Activities:
- 1) From the Cheryl Merrill text, list every publication or honor that it says selected, included, or chose one of her essays.
- 2) Carry on the Cheryl Merrill text about the young elephant in the Botswana mud, starting after its final sentence.

Passage:
****************************************

I write about elephants. I write about other things, too.
Author: Cheryl Merrill
Cheryl Merrill’s essays have been published in Fourth Genre, Pilgrimage, Brevity, Seems, South Loop Review, Ghoti, Alaska Quarterly Review, Adventum and Isotope. “Singing Like Yma Sumac” was selected for the Best of Brevity 2005 and Creative Nonfiction #27. It was also included in the anthology Short Takes: Model Essays for Composition, 10th Edition. Another essay, “Trunk,” was chosen for Special Mention in Pushcart 2008.
She is currently working on a book about elephants: Larger than Life: Living in the Shadows of Elephants.
It’s a mucky, slimy, gloppy mud. A young elephant snorkels on his side, the tip of his trunk swiveling above the surface, as he slides towards the other elephant, a brother or cousin. His days are filled with heat and dust. It’s winter in Botswana, the sun is relentless, and mud will soothe his scorched skin. He lifts his head from the muck, curls his trunk and closes his eyes. This feels good, his body language says, this feels really good.

****************************************

Material shown:
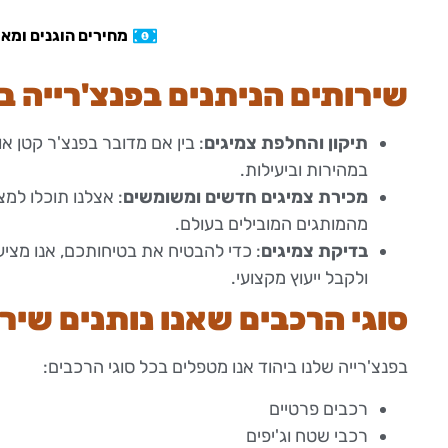
מחירים הוגנים ומא
שירותים הניתנים בפנצ'רייה ב
תיקון והחלפת צמיגים
: בין אם מדובר בפנצ'ר קטן א
במהירות וביעילות.
מכירת צמיגים חדשים ומשומשים
: אצלנו תוכלו למצ
מהמותגים המובילים בעולם.
בדיקת צמיגים
: כדי להבטיח את בטיחותכם, אנו מציע
ולקבל ייעוץ מקצועי.
סוגי הרכבים שאנו נותנים שיר
בפנצ'רייה שלנו ביהוד אנו מטפלים בכל סוגי הרכבים:
רכבים פרטיים
רכבי שטח וג'יפים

****************************************

Responses to the tasks:
- 1)
Best of Brevity 2005
Creative Nonfiction #27
Short Takes: Model Essays for Composition, 10th Edition
Pushcart 2008 (Special Mention)

- 2)
If we could imagine ourselves weighing four tons and think of gravity’s effect on those four tons, then maybe we could imagine wallowing in such mud, pushing and shoving like giant sumo wrestlers, reveling and rolling in the sheer pleasure of warm gunk. We would inhale a slimy trunk-full of ooze, squirt it like a water gun in any direction, even at each other. We would rub our eyes clear with a curled fist at the end of our trunks. We would arise glistening and bright as a metallic statue. We would be cooled, refreshed, gigantic, gentle beings. . . . if we could imagine such a thing.
Just at the edge of darkness, where the light of our fire does not penetrate, an elephant thunders by, trumpeting the whole way, like a locomotive off track in a dry forest, a classic illustration of the Doppler Effect, sound that condenses, rises in pitch, crescendos, blows by, drops pitch, recedes.
We lift our heads in surprise. Waves of sound undulate away from us, kin to ripples on a pond. We use pulsed sound waves, Doppler Radar, to see rain, to know when we should run for cover. There is no such radar for an incoming elephant.
Eventually his outrage is extinguished in our ears, but elephants a mile away are just beginning to hear it. Resonance fills the night airaround us, yet we are deaf to it, to the sounds just below our range of hearing.
How much of the world are we missing, circle upon circle? Perhaps instead of placing ourselves at the center we should move to the edges where our skills are low and our learning curve high. We should extinguish our fire and sit in the darkness listening, really listening.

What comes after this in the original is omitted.